In its big bang reforms, the government on Friday allowed 51% FDI in multi-brand retail, 49% investment by foreign airlines in aviation sector and sale of equity in four PSUs along with hike in diesel price and reducing subsidies. This will further aggravate the rural agrarian crisis as this move will now allow multi nationals to take control of the agrarian economy from the village itself.
HAVING ALLOWED MNCs to create vertical and horizontal monopoly in agriculture input such as seed, pesticide and fertilizer and controlling output price by prevarication it on commodity exchanges, has made vidarbha cotton farmers as slaves of these MNCs. The fate of other India farmers will be the same if this decision of opening FDI in retail is deeply established by destroying existing village economy.

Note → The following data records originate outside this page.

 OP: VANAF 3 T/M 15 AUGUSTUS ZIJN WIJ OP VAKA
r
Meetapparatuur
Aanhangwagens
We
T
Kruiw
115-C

Vidarbha farmers strongly oppose this move and demand the roll back of UPA Government's most unfortunate decisions. Vidarbha is classic example of FDI in agriculture. Companies have done massive investment in seed, pesticide and vedicides but it was not for welfare and progress of poor cotton farmers of the region as MNCs who promoted technology earned more than Rs.40,000 crore by converting the whole west Vidarbha being converted into a field of dying vidarbha cotton farmers.
Allowing FDI in retail and in rural economy will harm interests of farmers. Moreover, it will trigger an agrarian crisis in other parts of India as no FDI is for charity.